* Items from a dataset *
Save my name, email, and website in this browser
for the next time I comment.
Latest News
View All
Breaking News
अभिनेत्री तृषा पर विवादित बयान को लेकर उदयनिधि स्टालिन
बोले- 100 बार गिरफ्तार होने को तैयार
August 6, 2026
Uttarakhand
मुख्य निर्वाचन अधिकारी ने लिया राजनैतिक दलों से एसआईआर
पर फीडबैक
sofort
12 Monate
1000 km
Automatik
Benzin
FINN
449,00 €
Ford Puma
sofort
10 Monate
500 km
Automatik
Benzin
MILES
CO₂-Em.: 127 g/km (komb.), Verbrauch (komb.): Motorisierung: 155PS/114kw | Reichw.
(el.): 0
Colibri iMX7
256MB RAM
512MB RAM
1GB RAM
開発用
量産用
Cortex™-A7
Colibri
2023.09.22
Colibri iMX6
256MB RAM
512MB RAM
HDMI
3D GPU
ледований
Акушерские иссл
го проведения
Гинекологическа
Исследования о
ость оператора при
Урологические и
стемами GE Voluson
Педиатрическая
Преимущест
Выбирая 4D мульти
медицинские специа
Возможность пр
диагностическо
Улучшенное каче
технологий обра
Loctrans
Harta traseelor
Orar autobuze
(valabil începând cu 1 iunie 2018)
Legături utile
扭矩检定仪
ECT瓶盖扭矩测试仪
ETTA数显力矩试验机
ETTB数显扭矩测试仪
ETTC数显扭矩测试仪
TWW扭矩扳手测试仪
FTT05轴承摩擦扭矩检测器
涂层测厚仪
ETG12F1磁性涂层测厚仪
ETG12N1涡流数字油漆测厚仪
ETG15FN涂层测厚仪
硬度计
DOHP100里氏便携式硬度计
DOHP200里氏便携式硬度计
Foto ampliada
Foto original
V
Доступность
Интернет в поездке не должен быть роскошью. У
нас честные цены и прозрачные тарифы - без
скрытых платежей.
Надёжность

* EXERCISE INSTRUCTIONS *
Please reproduce every line of the listing above verbatim, in the same order and with the same line breaks.

* OUTPUT FOR THIS EXERCISE *
Save my name, email, and website in this browser
for the next time I comment.
Latest News
View All
Breaking News
अभिनेत्री तृषा पर विवादित बयान को लेकर उदयनिधि स्टालिन
बोले- 100 बार गिरफ्तार होने को तैयार
August 6, 2026
Uttarakhand
मुख्य निर्वाचन अधिकारी ने लिया राजनैतिक दलों से एसआईआर
पर फीडबैक
sofort
12 Monate
1000 km
Automatik
Benzin
FINN
449,00 €
Ford Puma
sofort
10 Monate
500 km
Automatik
Benzin
MILES
CO₂-Em.: 127 g/km (komb.), Verbrauch (komb.): Motorisierung: 155PS/114kw | Reichw.
(el.): 0
Colibri iMX7
256MB RAM
512MB RAM
1GB RAM
開発用
量産用
Cortex™-A7
Colibri
2023.09.22
Colibri iMX6
256MB RAM
512MB RAM
HDMI
3D GPU
ледований
Акушерские иссл
го проведения
Гинекологическа
Исследования о
ость оператора при
Урологические и
стемами GE Voluson
Педиатрическая
Преимущест
Выбирая 4D мульти
медицинские специа
Возможность пр
диагностическо
Улучшенное каче
технологий обра
Loctrans
Harta traseelor
Orar autobuze
(valabil începând cu 1 iunie 2018)
Legături utile
扭矩检定仪
ECT瓶盖扭矩测试仪
ETTA数显力矩试验机
ETTB数显扭矩测试仪
ETTC数显扭矩测试仪
TWW扭矩扳手测试仪
FTT05轴承摩擦扭矩检测器
涂层测厚仪
ETG12F1磁性涂层测厚仪
ETG12N1涡流数字油漆测厚仪
ETG15FN涂层测厚仪
硬度计
DOHP100里氏便携式硬度计
DOHP200里氏便携式硬度计
Foto ampliada
Foto original
V
Доступность
Интернет в поездке не должен быть роскошью. У
нас честные цены и прозрачные тарифы - без
скрытых платежей.
Надёжность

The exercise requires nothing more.